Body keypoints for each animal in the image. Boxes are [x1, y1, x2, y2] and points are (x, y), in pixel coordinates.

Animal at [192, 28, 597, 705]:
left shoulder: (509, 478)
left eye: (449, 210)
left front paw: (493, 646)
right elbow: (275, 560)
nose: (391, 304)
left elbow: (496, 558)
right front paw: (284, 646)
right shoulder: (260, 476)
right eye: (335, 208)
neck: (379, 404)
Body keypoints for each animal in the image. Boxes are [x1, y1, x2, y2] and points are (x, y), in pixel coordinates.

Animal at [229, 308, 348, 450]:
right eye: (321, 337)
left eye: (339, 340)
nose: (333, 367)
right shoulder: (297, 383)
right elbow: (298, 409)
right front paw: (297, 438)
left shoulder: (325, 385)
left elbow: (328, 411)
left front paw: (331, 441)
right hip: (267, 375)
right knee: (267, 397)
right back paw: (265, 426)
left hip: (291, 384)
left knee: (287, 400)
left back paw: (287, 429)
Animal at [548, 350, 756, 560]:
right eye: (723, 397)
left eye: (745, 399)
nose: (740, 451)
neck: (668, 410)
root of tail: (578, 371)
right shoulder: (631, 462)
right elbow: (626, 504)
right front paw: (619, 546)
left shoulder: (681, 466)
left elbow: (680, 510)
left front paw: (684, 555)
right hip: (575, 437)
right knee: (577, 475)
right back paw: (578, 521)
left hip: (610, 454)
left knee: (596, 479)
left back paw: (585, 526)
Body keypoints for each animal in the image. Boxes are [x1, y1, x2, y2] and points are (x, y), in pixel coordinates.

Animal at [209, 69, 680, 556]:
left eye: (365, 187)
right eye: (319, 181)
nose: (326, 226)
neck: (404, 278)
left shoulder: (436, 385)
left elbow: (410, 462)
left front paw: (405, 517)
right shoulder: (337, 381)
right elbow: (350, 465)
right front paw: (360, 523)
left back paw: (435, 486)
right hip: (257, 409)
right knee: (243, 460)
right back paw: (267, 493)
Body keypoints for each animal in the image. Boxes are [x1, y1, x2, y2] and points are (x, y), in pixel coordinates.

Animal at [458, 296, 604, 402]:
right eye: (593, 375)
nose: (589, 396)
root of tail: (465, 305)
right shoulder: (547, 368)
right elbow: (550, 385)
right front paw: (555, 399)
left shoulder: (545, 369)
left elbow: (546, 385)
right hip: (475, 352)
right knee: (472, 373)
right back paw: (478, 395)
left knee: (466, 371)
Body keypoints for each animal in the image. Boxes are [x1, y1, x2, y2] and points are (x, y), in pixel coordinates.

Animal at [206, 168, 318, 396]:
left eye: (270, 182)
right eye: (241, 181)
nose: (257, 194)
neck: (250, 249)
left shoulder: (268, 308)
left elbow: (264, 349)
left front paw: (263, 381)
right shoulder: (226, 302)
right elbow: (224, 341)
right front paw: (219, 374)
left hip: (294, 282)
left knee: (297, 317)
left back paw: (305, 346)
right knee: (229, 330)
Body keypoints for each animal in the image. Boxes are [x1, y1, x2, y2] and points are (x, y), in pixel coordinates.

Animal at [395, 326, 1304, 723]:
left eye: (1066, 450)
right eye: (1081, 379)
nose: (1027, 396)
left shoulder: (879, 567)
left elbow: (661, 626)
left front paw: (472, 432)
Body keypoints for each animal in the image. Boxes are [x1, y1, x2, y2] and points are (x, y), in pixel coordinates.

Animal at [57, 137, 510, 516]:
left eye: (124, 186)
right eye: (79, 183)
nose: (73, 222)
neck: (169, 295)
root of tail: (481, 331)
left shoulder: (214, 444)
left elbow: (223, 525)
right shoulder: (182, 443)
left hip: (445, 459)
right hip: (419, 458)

================================

Go to the line with "right front paw: (360, 523)" in the entries above and repeat every line from there through the line with "nose: (257, 194)", exactly and with no other text.

right front paw: (360, 523)
left back paw: (435, 486)
right hip: (257, 409)
right knee: (243, 460)
right back paw: (267, 493)
Body keypoints for each animal in the image. Boxes are [x1, y1, x2, y2] and points are (x, y), in pixel coordinates.

Animal at [458, 296, 604, 402]:
right eye: (593, 375)
nose: (589, 396)
root of tail: (465, 305)
right shoulder: (547, 368)
right elbow: (550, 385)
right front paw: (555, 399)
left shoulder: (545, 369)
left elbow: (546, 385)
right hip: (475, 352)
right knee: (472, 373)
right back paw: (478, 395)
left knee: (466, 371)
Body keypoints for each animal in the image. Boxes are [x1, y1, x2, y2] and points are (x, y), in pixel coordinates.

Animal at [206, 168, 318, 396]:
left eye: (270, 182)
right eye: (241, 181)
nose: (257, 194)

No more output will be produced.